Norwegia mencatatkan pencapaian terbaik sepanjang sejarah keikutsertaannya di Piala Dunia dengan lolos ke delapan besar untuk pertama kalinya sejak 1998. Sementara Inggris, yang telah tampil konsisten sejak 1998 dan selalu menembus perempatfinal dalam tiga edisi terakhir, harus berjuang keras untuk melaju, bahkan harus bertahan dengan 10 pemain setelah Jarell Quansah mendapat kartu merah di awal babak kedua saat mengalahkan Meksiko 3-2 di babak 16 besar.
Haaland, sang penyerang andalan Norwegia, secara terbuka menyambut tekanan yang menghantui tim lawan. “Ya, tentu saja,” ujarnya dikutip dari Guardian. “Saya pikir ada beberapa favorit yang jelas di luar sana.

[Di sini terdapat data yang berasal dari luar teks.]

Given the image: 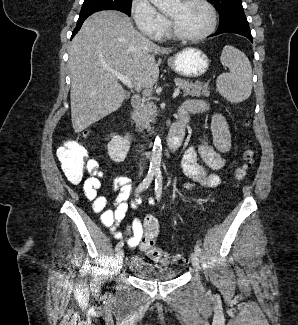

Inggris adalah salah satunya, jadi saya pikir kalian semua harus memberikan tekanan penuh pada para pemain Inggris.” Pernyataan itu menggambarkan sikap tenang dan psikologis kuat dari tim Viking yang tak lagi dianggap sebagai underdog biasa.
Laga antara Norwegia dan Inggris bukan sekadar benturan antara dua tim, tapi juga perbedaan beban mental: satu tim yang diharapkan menang, dan satu tim yang bebas mengejutkan. Dengan Haaland sebagai ujung tombak dan semangat tim yang tak terbendung, Norwegia siap memanfaatkan setiap kelemahan yang muncul dari tekanan yang mereka sendiri tak rasakan.